Over the past few years the idea of a career break has become popular. It makes a lot of sense, after all we spend so much of our lives working that when a chance comes along to spend a year or two doing something else, why not seize the opportunity? But the problem may come when you are applying for a job and are trying to explain the gap on your CV. Not every employer recognises the value of a career break and, unless you explain it carefully the fact that you have taken time out can easily count against you.
There are many reasons for taking a career break. You may want to go travelling, you might want to use the time studying for further qualifications. More sadly, you may need to care for an unwell relative. Or you may simply be burnt out and need a break. These are all good, legitimate reasons for a career break, but they all run the risk of counting against you, unless you deal with them properly on your CV.

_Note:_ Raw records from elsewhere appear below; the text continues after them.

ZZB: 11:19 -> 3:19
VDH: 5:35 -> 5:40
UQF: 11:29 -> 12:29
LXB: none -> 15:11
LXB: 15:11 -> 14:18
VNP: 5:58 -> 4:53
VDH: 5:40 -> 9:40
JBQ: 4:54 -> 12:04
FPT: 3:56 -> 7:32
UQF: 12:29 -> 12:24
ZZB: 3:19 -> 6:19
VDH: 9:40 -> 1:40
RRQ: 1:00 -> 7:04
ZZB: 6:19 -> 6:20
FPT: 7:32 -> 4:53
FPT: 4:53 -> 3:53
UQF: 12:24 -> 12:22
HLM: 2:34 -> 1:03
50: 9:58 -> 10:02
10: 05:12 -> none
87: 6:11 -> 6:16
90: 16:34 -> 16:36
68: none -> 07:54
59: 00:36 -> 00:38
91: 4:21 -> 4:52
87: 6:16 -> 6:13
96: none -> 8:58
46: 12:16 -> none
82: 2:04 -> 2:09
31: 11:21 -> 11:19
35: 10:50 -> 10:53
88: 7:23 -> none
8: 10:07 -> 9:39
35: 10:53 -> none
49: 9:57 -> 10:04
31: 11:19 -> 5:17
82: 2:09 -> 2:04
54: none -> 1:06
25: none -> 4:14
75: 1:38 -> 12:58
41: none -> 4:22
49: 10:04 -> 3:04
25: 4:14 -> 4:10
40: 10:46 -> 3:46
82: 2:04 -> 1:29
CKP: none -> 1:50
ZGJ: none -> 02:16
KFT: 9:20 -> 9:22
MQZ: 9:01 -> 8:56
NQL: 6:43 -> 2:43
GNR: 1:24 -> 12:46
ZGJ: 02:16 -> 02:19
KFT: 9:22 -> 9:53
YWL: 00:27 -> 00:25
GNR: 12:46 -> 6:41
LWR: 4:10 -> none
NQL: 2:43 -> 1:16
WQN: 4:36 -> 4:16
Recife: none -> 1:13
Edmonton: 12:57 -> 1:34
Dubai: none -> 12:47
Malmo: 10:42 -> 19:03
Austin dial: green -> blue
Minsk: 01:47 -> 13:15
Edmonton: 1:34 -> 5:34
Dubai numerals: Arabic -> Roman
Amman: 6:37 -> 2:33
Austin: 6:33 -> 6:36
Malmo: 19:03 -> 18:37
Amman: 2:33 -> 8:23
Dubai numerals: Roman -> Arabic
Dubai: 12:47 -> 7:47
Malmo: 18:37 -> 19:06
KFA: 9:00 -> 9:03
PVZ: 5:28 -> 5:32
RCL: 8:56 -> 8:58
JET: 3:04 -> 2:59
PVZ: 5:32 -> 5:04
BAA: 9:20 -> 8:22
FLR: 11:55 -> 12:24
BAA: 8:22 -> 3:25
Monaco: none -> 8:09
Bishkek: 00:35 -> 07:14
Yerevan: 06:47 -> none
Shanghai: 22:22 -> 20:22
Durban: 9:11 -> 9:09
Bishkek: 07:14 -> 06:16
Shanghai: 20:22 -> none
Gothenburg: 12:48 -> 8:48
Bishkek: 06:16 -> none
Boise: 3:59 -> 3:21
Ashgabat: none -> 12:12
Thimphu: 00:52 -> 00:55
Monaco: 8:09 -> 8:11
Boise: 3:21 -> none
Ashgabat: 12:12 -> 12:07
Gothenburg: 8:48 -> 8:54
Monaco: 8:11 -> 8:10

The first thing to bear in mind is not to use the words ‘Career Break’ on your CV. Instead, find a positive description of what you have been doing. If you have been training or studying then of course it is easy, just make sure that you show the relevance of what you have been learning to your career.
But what if your career break has been to care for someone who was unwell? You will need to be a bit more creative in what you say. You might decide to refer to your time as voluntary work, and to explain that you stepped away from your career temporarily for personal development. Similarly, if you have been travelling you might say that you took the opportunity to learn new languages or explore different cultures, as a means of enhancing your knowledge and marketability.
Of course you are unlikely to completely explain away the fact that you have taken a career break, and it is quite possible that it will continue to put you at a disadvantage as far as some employers are concerned. In which case, the remedy is to get something onto your CV which is more current than your career break; so that the people you are applying to will focus on what you are doing now, rather than the fact that you haven’t been working for some time. This probably means taking a job with a smaller, perhaps a local, company where you can approach them directly and explain face to face what you have been doing, rather than relying on your CV to do the work for you. Most people understand the benefits of a career break when it is explained to them; it’s just that a CV is too impersonal a format to make the case for you.
But probably the most important thing of all is to make sure that if you do take a career break you combine it with some relevant activity, for example studying or voluntary work in a field that relates to your career. A plan like that will save you a lot of frustration when you do finally return to work.